Stored data entries
------------------------------------

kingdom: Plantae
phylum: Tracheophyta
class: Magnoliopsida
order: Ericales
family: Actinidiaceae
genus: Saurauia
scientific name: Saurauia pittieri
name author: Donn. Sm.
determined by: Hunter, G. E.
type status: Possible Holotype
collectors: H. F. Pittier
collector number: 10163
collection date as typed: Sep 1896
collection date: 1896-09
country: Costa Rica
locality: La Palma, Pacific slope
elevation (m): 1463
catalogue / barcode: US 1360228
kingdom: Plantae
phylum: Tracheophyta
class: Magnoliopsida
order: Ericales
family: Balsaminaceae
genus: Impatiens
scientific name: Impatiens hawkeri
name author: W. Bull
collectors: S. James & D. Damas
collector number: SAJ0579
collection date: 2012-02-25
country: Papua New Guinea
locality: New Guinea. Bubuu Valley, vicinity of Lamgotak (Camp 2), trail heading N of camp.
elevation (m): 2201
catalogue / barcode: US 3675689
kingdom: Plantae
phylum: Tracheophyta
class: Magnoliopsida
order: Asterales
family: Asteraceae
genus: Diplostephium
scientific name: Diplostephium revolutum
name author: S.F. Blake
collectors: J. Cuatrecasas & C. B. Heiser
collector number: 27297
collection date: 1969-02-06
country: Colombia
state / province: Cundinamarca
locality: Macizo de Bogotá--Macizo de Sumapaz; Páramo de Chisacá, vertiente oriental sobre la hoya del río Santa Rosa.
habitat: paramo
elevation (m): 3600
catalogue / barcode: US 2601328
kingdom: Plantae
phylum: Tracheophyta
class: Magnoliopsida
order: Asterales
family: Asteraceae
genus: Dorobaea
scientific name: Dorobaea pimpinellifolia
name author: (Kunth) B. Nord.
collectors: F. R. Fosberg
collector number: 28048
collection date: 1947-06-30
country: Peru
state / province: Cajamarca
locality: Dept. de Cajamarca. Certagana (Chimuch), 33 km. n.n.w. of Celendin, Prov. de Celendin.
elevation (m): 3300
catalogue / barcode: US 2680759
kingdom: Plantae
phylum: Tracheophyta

------------------------------------

Work to be completed:
Could you turn all the lines above into a JSON list of strings, with one string for each line and any blank lines left out?

Result for this task:
[
  "kingdom: Plantae",
  "phylum: Tracheophyta",
  "class: Magnoliopsida",
  "order: Ericales",
  "family: Actinidiaceae",
  "genus: Saurauia",
  "scientific name: Saurauia pittieri",
  "name author: Donn. Sm.",
  "determined by: Hunter, G. E.",
  "type status: Possible Holotype",
  "collectors: H. F. Pittier",
  "collector number: 10163",
  "collection date as typed: Sep 1896",
  "collection date: 1896-09",
  "country: Costa Rica",
  "locality: La Palma, Pacific slope",
  "elevation (m): 1463",
  "catalogue / barcode: US 1360228",
  "kingdom: Plantae",
  "phylum: Tracheophyta",
  "class: Magnoliopsida",
  "order: Ericales",
  "family: Balsaminaceae",
  "genus: Impatiens",
  "scientific name: Impatiens hawkeri",
  "name author: W. Bull",
  "collectors: S. James & D. Damas",
  "collector number: SAJ0579",
  "collection date: 2012-02-25",
  "country: Papua New Guinea",
  "locality: New Guinea. Bubuu Valley, vicinity of Lamgotak (Camp 2), trail heading N of camp.",
  "elevation (m): 2201",
  "catalogue / barcode: US 3675689",
  "kingdom: Plantae",
  "phylum: Tracheophyta",
  "class: Magnoliopsida",
  "order: Asterales",
  "family: Asteraceae",
  "genus: Diplostephium",
  "scientific name: Diplostephium revolutum",
  "name author: S.F. Blake",
  "collectors: J. Cuatrecasas & C. B. Heiser",
  "collector number: 27297",
  "collection date: 1969-02-06",
  "country: Colombia",
  "state / province: Cundinamarca",
  "locality: Macizo de Bogotá--Macizo de Sumapaz; Páramo de Chisacá, vertiente oriental sobre la hoya del río Santa Rosa.",
  "habitat: paramo",
  "elevation (m): 3600",
  "catalogue / barcode: US 2601328",
  "kingdom: Plantae",
  "phylum: Tracheophyta",
  "class: Magnoliopsida",
  "order: Asterales",
  "family: Asteraceae",
  "genus: Dorobaea",
  "scientific name: Dorobaea pimpinellifolia",
  "name author: (Kunth) B. Nord.",
  "collectors: F. R. Fosberg",
  "collector number: 28048",
  "collection date: 1947-06-30",
  "country: Peru",
  "state / province: Cajamarca",
  "locality: Dept. de Cajamarca. Certagana (Chimuch), 33 km. n.n.w. of Celendin, Prov. de Celendin.",
  "elevation (m): 3300",
  "catalogue / barcode: US 2680759",
  "kingdom: Plantae",
  "phylum: Tracheophyta"
]